Jefferson City's Convention and Visitors Bureau (CVB) hadn't heard of the Rural Missouri survey, but seemed to take the results in stride.
"Although we feel privileged to be "America's Most Beautiful Small Town' according to Rand McNally, we recognize there are many other beautiful places in Missouri, and we are happy to share such an honorable distinction," said Katherine Reed, the CVB's communications manager, in an emailed response to questions.
Rural Missouri Editor Jim McCarty said
"thousands and thousands" of readers (he didn't know the exact number) participated in the magazine's 13th annual readers' survey. Hermann won first place in the "most beautiful town" category in a landslide with several hundred votes. Jefferson City received 12 votes in the category, he said.

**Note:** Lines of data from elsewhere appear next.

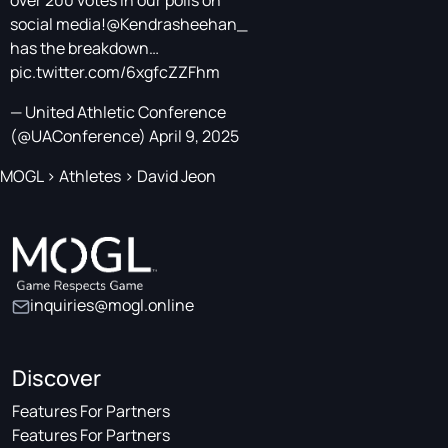
over 200 votes in our polls on
social media!
@Kendrasheehan_
has the breakdown…
pic.twitter.com/6xgfcZZFhm
— United Athletic Conference
(@UAConference)
April 9, 2025
MOGL
>
Athletes
>
David Jeon
inquiries@mogl.online
Discover
Features For Partners
Features For Partners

Since Jefferson City's Rand McNally win, the CVB has constantly touted the Capital City as "America's Most Beautiful Small Town" on its website and elsewhere. It doesn't plan to stop using that tag as a staple in its marketing campaign.
Reed said the Rural Missouri survey specifically targeted readers of the magazine, while the Rand McNally competition was much broader, and that the win was achieved through both "a substantial community effort" and a panel of travel experts as judges.
McCarty said Jefferson City likely ranked fairly high, even with a dozen votes, since many Missouri cities only had five or six votes.
McCarty said there were some surprises in this year's survey results, including in the "best pizza" category. Fulton's Brooklyn Pizza, for instance, topped perennial favorite Shakespeare's Pizza in Columbia by serving up authentic New York-style slices.
"They are the real deal," he said of owners Brian and Karen Atkins. "These are New Yorkers, definitely."
Jefferson City and Mid-Missouri businesses got nods in other categories in the Rural Missouri survey. Central Dairy was voted the best ice cream shop and Lutz's BBQ was the second best barbecue restaurant. Burgers' Smokehouse in California won "best AgriMissouri product." Best state park went to Ha Ha Tonka in Camdenton. The Katy Trail was voted the state's best trail.